In its 2020-21 budget, the Kerala government has allocated 3.6 per cent of its total expenditure for roads and bridges. A major project in the state is the Kerala State Transport Project II which has three components. The first component, which will include upgradation of about 363 km of state highways, is further divided into two subcomponents – the first involves pre-construction activities like resettlement and shifting of utilities, environment management and supervision, and quality control services, while the second sub-component involves the upgradation of 82 km of state highways on a public-private partnership (modified annuity) basis. The second and third components involve road safety management and institutional strengthening respectively. The project will pass through eight districts covering 87 villages and is expected to be completed by April 2021 at a total cost of $445 million. The overall implementation of the project has been rated moderately satisfactory. As of January 2020, about 270 km of state highways had been upgraded under the project. Of the loan commitment of $216 million, $121.21 million has been disbursed by the World Bank, as of January 2020. Under 2020-21 state budget, Rs 4 billion has been allocated for the project.

The Kerala government also launched the Anakkampoyil-Kalladi-Meppadi tunnel project to connect Kozhikode with Wayanad. It will now begin conducting surveys and finalising the alignment ahead of the completion of the DPR. The survey work is expected to take three months and construction work on the project is expected to begin by March 2021, with a deadline of 34 months for completion. The state government has given administrative sanction for Rs 6.58 billion in the first phase through the Kerala Infrastructure Investment Fund Board. Konkan Railway Corporation Limited, which will act as a special purpose vehicle for the project, has been roped in for construction.


The Telangana government has allocated 3.1 per cent of its total budget expenditure in 2020-21 for roads and bridges. It has plans to construct 511 bridges in the state, at a cost of Rs 25 billion. Of these, about 400 bridges have already been constructed at a cost of Rs 17 billion. The government’s focus on developing intra-city movement and decongesting traffic has led to the development of road projects like the Strategic Road Development Project (SRDP) in Hyderabad.

So far, 18 works – nine flyovers, four underpasses, three road overbridges and two bridges – have been completed under the SRDP. Further, works worth Rs 60 billion are at various stages of implementation. The Greater Hyderabad Municipal Corporation used the traffic-free period during the lockdown to complete different structures in the project. For instance, work on the Punjagutta steel bridge commenced.
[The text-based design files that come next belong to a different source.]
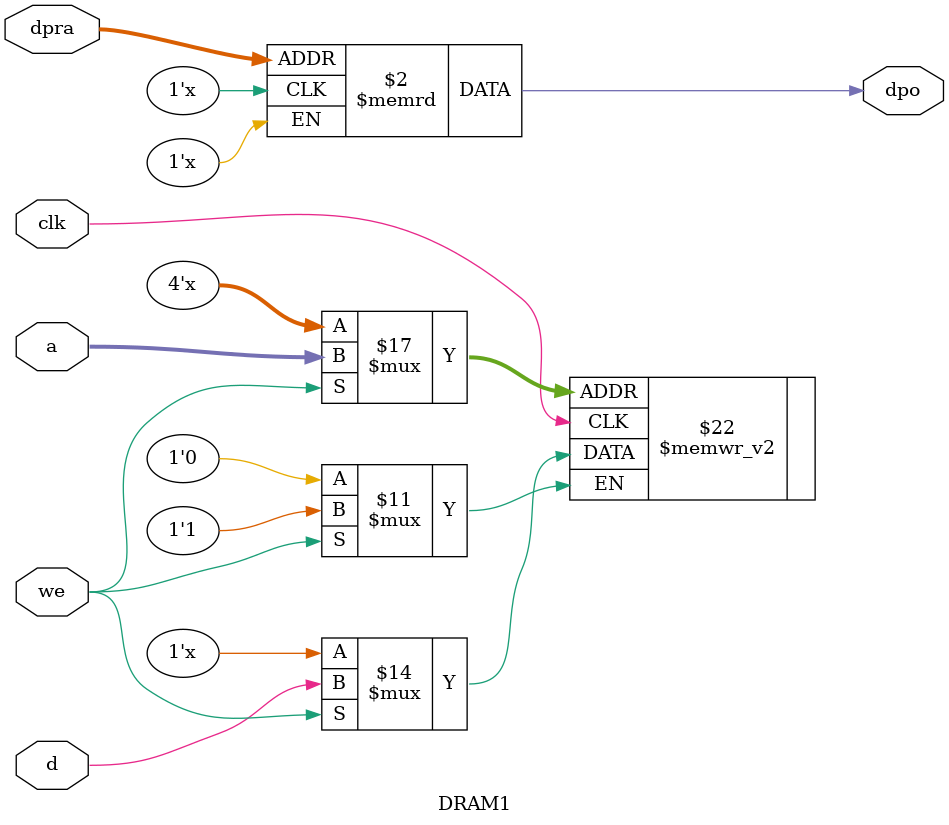
<source format=v>
module DRAM1 (
    input  [3:0] a,
    input        d,
    input  [3:0] dpra,
    input        clk,
    input        we,
    output       dpo
);
    reg [0:0] mem [0:15];
    assign dpo = mem[dpra];
    always @(posedge clk) begin
        if (we)
            mem[a] <= d;
    end
endmodule

</source>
Many critical works pertaining to different projects were also completed during the lockdown.

What lies ahead

State governments are increasingly focusing on ways to decongest urban centres in the country. Further, they are also aiming to create new connecting infrastructure between the various economic hubs within the states to accelerate growth. Covid-19 has dampened the prospects of improving the fiscal strength of states. While states such as Uttar Pradesh continue to be bullish on their expressway development agenda, the launch of investment-heavy projects by other states is likely to witness a setback owing to mounting fiscal pressures. Funding of projects may become a serious challenge in the near to medium term. This should motivate states to look at innovative means of arranging funds.